The available intents and platforms follow the same overlay inheritance pattern used by other services. Refer to recipes/overlays/ocp-*.yaml for the current set of supported combinations.

Raw Manifest Output

Users who prefer plain Kubernetes manifests over Helm-based deployment can run helm template on any emitted folder to produce static YAML with all values resolved:

$helm template <release> ./<bundle-folder> -n <namespace> > manifests.yaml

This works outside of AICR with a standard Helm installation and produces manifests suitable for oc apply -f.

Deployer Support

Both phases emit KindLocalHelm folders, which all existing deployers handle:

DeployerPhase 1 (OLM)Readiness GatePhase 2 (CR)
Helmhelm upgrade --install via install.sh--wait --timeout (readiness Job)helm upgrade --install
Argo CDApplication CR, sync-wave NApplication CR, sync-wave N+1Application CR, sync-wave N+2

Argo CD example:

$aicr bundle -r recipe.yaml --deployer argocd --readiness-hooks -o ./ocp-bundle

Argo CD bundles emit Application CRs with sync-wave annotations that enforce the OLM → readiness → CR ordering within Argo CD’s sync mechanism.

Without readiness hooks:

$aicr bundle -r recipe.yaml -o ./ocp-bundle

Without --readiness-hooks, OLM and CR charts still deploy but there is no gate between them.
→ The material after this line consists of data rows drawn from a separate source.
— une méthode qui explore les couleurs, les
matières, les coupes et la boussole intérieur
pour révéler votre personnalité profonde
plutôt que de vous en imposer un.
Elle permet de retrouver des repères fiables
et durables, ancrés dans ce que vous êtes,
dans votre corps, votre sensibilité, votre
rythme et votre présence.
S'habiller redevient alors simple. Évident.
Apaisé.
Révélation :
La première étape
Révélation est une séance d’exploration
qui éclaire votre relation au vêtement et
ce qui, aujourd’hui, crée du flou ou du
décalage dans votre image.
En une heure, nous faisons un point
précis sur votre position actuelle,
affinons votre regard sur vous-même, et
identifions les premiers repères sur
The CR may be applied before the operator is ready, which can cause transient errors until the operator catches up.

Values Structure

All OCP components follow a consistent values structure. Understanding this pattern makes it straightforward to customize any operator, whether currently supported or added in the future.

OLM Values (Phase 1)

Every *-ocp-olm component uses the same values shape to control the OLM Subscription:

1namespace: <operator-namespace>
2subscription:
3 name: <subscription-name>
4 channel: <olm-channel>
5 source: <catalog-source> # e.g., certified-operators, redhat-operators
6 sourceNamespace: openshift-marketplace
7 installPlanApproval: Automatic # or Manual
8operatorGroup:
9 name: <operator-group-name>
10 targetNamespaces: # empty list = AllNamespaces install mode
11 - <operator-namespace>

CR Values (Phase 2)

Every *-ocp component carries values that define the operator’s Custom Resource spec. The structure varies per operator but mirrors the upstream Helm chart values for cross-service consistency:

1name: <cr-instance-name>
2# Operator-specific configuration — flat keys (no `spec.` prefix); the
3# template maps them into the CR `spec`. Keys match the upstream Helm chart
4# values where applicable, e.g. an override is `--set gpuoperatorocp:driver.rdma.enabled=false`.
5driver:
6 rdma:
7 enabled: true

The actual values files live in recipes/components/<component>/values.yaml, with optional service/intent-specific overrides named values-<service>[-<intent>].yaml (e.g., values-eks-training.yaml). Overlays reference these via valuesFile in componentRefs. The gpu-operator-ocp component currently ships only a base values.yaml; the ocp-training overlay carries no component value overrides.

Overlay Structure

OCP overlays follow the standard base-plus-overlay inheritance pattern used by all AICR services:

base.yaml → ocp.yaml → ocp-<intent>.yaml → ocp-<intent>-<platform>.yaml

The base OCP overlay (ocp.yaml) declares the OLM/CR component pairs for all operators supported on the platform and disables base components that are either replaced by OLM equivalents or not applicable to OpenShift (e.g., components managed natively by OCP or not yet supported).

Intent overlays (e.g., ocp-training.yaml) inherit from the base and apply workload-specific values overrides to operator CRs.

This hierarchy mirrors the overlay structure of other services (EKS, GKE, AKS) and supports the same composition mechanisms — base inheritance, intent specialization, and platform extensions.